Transcribed page contents
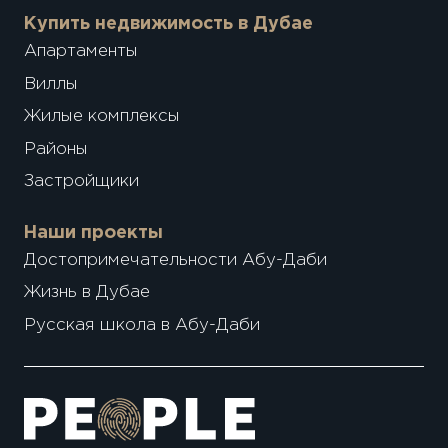
Купить недвижимость в Дубае
Апартаменты
Виллы
Жилые комплексы
Районы
Застройщики
Наши проекты
Достопримечательности Абу-Даби
Жизнь в Дубае
Русская школа в Абу-Даби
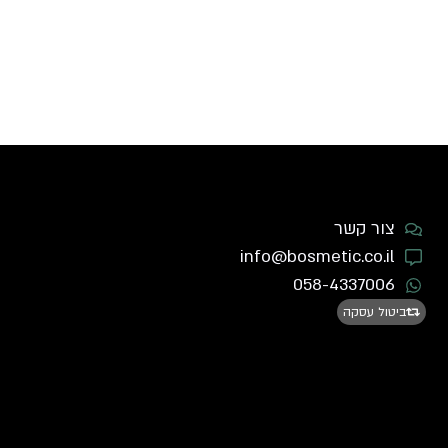
צור קשר
info@bosmetic.co.il
058-4337006
ביטול עסקה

• [WHAT YOU ARE ASKED TO DO]
What is needed is an exact reproduction of the data, pictures excluded.

• [EXPECTED OUTPUT]
Купить недвижимость в Дубае
Апартаменты
Виллы
Жилые комплексы
Районы
Застройщики
Наши проекты
Достопримечательности Абу-Даби
Жизнь в Дубае
Русская школа в Абу-Даби
צור קשר
info@bosmetic.co.il
058-4337006
ביטול עסקה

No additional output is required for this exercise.